Imperial Italy:
Submarine
Delfino, the first submarine ever operated by the Italian navy, around 1901
Around 1888 the Italian statesman and naval engineer
Benedetto Brin, disturbed by news coming from France about the testing of the submarine
Gymnote, had the director of the Genio Navale Giacinto Pullino draw plans for one such boat, for experimental purposes. The design work began in earnest, and by 1892 the first ever submarine to raise the Italian flag was completed by the Arsenale di La Spezia. As built, it was fitted with a single electric engine (with a 62.5 HP output), which moved one screw in the usual position, plus two more curiously placed above, to help the boat submerge and keep the designed depth. It was also the first submarine to be fitted with a gyrocompass.
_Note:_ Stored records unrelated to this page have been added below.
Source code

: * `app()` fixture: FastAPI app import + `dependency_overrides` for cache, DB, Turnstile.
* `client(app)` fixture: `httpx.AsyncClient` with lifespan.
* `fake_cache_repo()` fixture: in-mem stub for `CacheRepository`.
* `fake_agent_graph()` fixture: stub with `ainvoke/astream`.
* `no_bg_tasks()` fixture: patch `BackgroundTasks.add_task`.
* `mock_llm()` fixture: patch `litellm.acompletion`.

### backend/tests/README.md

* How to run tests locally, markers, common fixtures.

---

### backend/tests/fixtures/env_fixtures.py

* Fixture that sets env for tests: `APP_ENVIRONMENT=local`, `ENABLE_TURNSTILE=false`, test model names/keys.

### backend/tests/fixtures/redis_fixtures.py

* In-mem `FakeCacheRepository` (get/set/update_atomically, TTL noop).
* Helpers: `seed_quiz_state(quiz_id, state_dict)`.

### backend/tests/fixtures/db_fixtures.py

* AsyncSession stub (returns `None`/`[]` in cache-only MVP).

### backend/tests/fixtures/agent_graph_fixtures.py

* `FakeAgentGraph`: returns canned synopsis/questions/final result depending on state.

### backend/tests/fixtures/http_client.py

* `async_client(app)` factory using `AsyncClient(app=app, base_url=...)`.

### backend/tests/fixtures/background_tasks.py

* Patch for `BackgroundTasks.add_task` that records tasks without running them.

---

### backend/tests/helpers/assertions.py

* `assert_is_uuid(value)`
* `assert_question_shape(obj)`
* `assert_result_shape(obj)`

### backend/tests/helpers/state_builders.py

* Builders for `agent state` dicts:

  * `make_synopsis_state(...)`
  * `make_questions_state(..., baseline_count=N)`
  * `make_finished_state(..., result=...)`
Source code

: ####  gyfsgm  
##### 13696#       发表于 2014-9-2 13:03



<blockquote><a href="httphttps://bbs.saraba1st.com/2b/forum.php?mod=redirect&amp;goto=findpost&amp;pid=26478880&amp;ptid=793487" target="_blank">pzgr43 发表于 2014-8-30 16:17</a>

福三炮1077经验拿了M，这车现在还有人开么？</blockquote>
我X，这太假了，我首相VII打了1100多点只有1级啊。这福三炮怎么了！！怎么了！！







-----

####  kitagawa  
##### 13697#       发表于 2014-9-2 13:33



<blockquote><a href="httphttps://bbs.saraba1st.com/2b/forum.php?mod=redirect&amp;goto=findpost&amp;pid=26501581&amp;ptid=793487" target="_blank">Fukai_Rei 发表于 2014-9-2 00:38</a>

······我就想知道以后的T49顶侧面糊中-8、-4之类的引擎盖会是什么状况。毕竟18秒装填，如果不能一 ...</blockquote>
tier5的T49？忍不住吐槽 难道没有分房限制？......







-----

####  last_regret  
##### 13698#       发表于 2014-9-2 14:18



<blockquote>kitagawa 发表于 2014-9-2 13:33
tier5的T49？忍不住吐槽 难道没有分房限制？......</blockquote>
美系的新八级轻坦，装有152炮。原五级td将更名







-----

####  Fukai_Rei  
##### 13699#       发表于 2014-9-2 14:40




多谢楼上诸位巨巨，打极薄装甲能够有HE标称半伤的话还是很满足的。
Tested in great secrecy, the
Delfino ("Dolphin" in Italian, as it was eventually called, as initially it was called merely the "
Pullino boat") performed satisfactorily with its crew of five (the first commander was Tenente Carlo Scotti), remaining submerged for up to five hours. Despite this, the diffidence (and/or indifference) of the brass led to the boat being put into storage and to be forgotten for a few years.
By 1900, however, development in the submarine forces by the French Navy led the very Minister of the Navy, Admiral
Giovanni Bettolo, to order the boat to be refitted for further trials. As such, the
Delfino took on its definite shape, acquiring a main FIAT gasoline engine plus an electric one for use when submerged (thus raising its autonomy from 24 to 165 nautical miles on the surface); the two original 350 mm torpedo tubes were replaced by a single 450 mm one. The crew of the rebuilt submarine was two officers and eleven seamen.
In 1901 the refitted
Delfino resumed trials, and on 30 and 31 May it demonstrated its abilities in the presence of the King Vittorio Emanuele III and the now much more interested top officers of the Regia Marina. Its success ensured that the submarine force of the RM would finally be developed, but its performances would be soon surpassed by its successors.
During World War I, despite its obsolescence, the
Delfino nevertheless operated in some 44 missions to defend the Gulf of Venice, other than serving as a training ship. After the war's end, it was mothballed, and on 16 January 1919 the old boat was stricken and scrapped.